Posted by lostmsu@reddit | LocalLLaMA | View on Reddit | 10 comments
Maybe I am a moron, and can't use search, but I can't find quantized downloads made by Google themselves. The best I could find is the Huggingface version in ggml-org, and a few community quants such as bartowski and unsloth.
vasileer@reddit
in their paper they mention (aka recommend) llama.cpp: so what is difference if it is Google, or Bartowski, or yourself who created ggufs llama.cpp/convert_hf_to_gguf.py?
suprjami@reddit
There is theoretically a difference in response of imatrix quants depending on the content of the imatrix dataset.
The full effect of this is debated.
mradermacher thinks an English imatrix set nerfs non-English languages but there is research showing that doesn't happen much with a specific model (I think it was Qwen?).
Both mradermacher and bartowski use an imatrix dataset designed to give "higher quality" responses. bartowski's is publicly available. DavidAU has a horror/story imatrix set which he thinks makes a difference to his quants.
Some people say they always get better results from static quants than imatrix quants.
Some people say there is a noticeable difference in response but actual quality of response doesn't var either way, the model just produces differently structured sentences but still gives the same sort of answers.

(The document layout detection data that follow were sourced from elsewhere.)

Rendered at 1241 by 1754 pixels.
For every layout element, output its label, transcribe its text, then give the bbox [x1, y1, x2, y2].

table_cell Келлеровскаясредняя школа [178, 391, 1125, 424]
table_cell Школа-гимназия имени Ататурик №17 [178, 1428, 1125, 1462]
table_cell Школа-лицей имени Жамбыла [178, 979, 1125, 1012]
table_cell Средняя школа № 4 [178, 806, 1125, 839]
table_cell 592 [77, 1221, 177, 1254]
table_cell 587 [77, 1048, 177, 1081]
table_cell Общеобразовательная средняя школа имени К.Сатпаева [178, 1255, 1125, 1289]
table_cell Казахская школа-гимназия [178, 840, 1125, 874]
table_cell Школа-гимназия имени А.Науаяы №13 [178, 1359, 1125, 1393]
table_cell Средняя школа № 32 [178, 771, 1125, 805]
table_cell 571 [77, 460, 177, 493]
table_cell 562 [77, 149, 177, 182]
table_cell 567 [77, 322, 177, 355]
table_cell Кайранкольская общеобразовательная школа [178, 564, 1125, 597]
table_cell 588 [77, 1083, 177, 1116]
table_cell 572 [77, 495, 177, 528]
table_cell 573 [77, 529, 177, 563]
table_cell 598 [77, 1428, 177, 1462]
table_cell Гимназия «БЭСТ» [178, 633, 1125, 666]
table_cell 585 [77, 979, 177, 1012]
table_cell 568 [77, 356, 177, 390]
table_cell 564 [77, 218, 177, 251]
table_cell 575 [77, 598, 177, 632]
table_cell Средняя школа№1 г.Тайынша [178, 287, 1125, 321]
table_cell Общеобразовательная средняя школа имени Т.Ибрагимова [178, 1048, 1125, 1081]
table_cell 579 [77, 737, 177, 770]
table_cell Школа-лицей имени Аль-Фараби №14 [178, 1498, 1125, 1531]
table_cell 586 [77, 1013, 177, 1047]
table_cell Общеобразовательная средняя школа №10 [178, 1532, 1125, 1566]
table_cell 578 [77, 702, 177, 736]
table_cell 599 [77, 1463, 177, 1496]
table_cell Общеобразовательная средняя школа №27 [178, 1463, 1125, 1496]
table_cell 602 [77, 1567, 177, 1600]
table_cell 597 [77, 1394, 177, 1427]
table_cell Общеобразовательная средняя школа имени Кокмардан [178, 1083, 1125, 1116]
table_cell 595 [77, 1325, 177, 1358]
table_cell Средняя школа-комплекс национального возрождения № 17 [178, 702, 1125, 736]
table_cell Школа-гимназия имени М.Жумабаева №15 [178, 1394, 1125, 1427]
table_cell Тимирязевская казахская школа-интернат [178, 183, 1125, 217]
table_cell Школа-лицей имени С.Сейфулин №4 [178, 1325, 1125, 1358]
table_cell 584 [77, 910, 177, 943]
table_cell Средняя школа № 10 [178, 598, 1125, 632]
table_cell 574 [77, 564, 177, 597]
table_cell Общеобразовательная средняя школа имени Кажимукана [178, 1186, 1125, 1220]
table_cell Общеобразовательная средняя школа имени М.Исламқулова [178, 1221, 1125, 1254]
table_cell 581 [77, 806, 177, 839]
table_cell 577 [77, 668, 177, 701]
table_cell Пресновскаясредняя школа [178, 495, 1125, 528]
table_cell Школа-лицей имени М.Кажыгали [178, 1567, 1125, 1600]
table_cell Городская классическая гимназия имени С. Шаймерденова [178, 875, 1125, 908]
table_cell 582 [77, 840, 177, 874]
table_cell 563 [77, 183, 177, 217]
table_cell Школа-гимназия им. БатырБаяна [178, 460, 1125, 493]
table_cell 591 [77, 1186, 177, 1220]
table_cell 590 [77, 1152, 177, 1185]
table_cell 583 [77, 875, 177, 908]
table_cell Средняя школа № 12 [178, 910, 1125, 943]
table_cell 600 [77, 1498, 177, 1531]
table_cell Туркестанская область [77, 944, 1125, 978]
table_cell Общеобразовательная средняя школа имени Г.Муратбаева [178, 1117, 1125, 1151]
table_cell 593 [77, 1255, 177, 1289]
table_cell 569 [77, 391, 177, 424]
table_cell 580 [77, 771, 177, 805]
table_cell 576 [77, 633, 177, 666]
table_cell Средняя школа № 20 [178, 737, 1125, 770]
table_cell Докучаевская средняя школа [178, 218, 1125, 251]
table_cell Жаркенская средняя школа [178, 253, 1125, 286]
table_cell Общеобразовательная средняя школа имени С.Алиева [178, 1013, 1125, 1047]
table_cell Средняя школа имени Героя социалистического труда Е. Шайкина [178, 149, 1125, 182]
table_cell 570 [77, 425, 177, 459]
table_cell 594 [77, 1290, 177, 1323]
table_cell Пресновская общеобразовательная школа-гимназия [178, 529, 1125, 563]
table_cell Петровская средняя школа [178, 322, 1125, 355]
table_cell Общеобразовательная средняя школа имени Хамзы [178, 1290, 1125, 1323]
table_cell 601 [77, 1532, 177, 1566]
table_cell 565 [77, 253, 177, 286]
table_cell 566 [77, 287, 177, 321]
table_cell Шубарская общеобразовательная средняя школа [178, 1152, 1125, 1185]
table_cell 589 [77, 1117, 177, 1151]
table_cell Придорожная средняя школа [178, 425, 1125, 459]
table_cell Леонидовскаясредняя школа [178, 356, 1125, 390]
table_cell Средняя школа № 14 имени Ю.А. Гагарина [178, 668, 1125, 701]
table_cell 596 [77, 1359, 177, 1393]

I think you could only test this with a large set of benchmarks relevant to your specific usage with the specific model and quants you care about.
yukiarimo@reddit
Yes, but only if you’re using imatrix quants
vasileer@reddit
this
Pedalnomica@reddit
My understanding... Basically, the conversion just picks some weights to store at higher bits based on a calibration data set that is probably not what Google used to train Gemma 3. With quantization aware training, they keep training the model using the original data (or a subset) but with lower but per weight. The latter requires more compute and data and should be closer to the performance of the full precision model.
TrashPandaSavior@reddit
Not OP, but it's possible that having some of the big model producers, like Microsoft and Qwen, provide their own GGUFs has changed what people expect. I know that I have a bias towards getting a model straight from the author if I can or maybe unsloth.
Pedalnomica@reddit
I had the same question. There's nothing official, but the ones on Kaggle and Ollama were available at launch. So, I'm guessing those were the ones that Google made with QAT.
agntdrake@reddit
I made the ones for Ollama using K quants because the QAT weights weren't quite ready from the Deep Mind team. They did get them working (and we have them working in Ollama) but they're actually slower (using Q4_0) and we're still waiting on the perplexity calculations before switching over.
My_Unbiased_Opinion@reddit
There are officially quantized version on the Ollama repot, specifically Q4KM.
codingworkflow@reddit
Unsloth released a version in collaboration with Google.